Records for this exercise -

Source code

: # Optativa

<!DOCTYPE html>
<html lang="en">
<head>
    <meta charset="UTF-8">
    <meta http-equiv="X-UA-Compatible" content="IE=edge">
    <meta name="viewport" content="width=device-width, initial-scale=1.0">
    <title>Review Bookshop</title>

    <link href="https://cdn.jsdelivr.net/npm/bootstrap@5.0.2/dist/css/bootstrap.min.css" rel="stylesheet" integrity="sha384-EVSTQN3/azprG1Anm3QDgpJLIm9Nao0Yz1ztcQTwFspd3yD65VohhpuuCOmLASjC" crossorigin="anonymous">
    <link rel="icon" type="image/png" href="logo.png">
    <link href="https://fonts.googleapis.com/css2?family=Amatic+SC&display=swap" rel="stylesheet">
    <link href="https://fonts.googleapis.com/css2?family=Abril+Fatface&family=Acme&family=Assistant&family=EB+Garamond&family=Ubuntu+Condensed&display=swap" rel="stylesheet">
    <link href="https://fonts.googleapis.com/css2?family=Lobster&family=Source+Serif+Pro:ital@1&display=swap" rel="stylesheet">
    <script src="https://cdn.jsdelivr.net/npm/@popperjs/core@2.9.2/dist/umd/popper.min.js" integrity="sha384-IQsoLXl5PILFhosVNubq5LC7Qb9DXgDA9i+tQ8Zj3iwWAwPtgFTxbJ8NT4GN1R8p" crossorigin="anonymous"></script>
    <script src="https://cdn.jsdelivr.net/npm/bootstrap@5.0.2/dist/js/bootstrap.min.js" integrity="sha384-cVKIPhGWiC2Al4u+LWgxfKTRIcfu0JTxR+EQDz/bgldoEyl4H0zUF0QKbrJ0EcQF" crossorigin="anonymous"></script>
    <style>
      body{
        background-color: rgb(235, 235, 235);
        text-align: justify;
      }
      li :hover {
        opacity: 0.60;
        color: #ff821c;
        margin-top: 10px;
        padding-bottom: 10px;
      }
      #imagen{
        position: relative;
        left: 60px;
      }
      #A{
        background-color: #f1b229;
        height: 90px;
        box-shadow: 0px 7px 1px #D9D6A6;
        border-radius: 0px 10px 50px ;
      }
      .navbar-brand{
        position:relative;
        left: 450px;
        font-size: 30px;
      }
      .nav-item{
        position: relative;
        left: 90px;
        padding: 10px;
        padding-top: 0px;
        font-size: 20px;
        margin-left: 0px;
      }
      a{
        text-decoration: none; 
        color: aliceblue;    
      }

Exercise instructions - Output every line from the beginning of the material through the line containing "<title>Review Bookshop</title>", inclusive, as a numbered list, leaving out blank lines.

Answer below -
1. Source code
2. : # Optativa
3. <!DOCTYPE html>
4. <html lang="en">
5. <head>
6.     <meta charset="UTF-8">
7.     <meta http-equiv="X-UA-Compatible" content="IE=edge">
8.     <meta name="viewport" content="width=device-width, initial-scale=1.0">
9.     <title>Review Bookshop</title>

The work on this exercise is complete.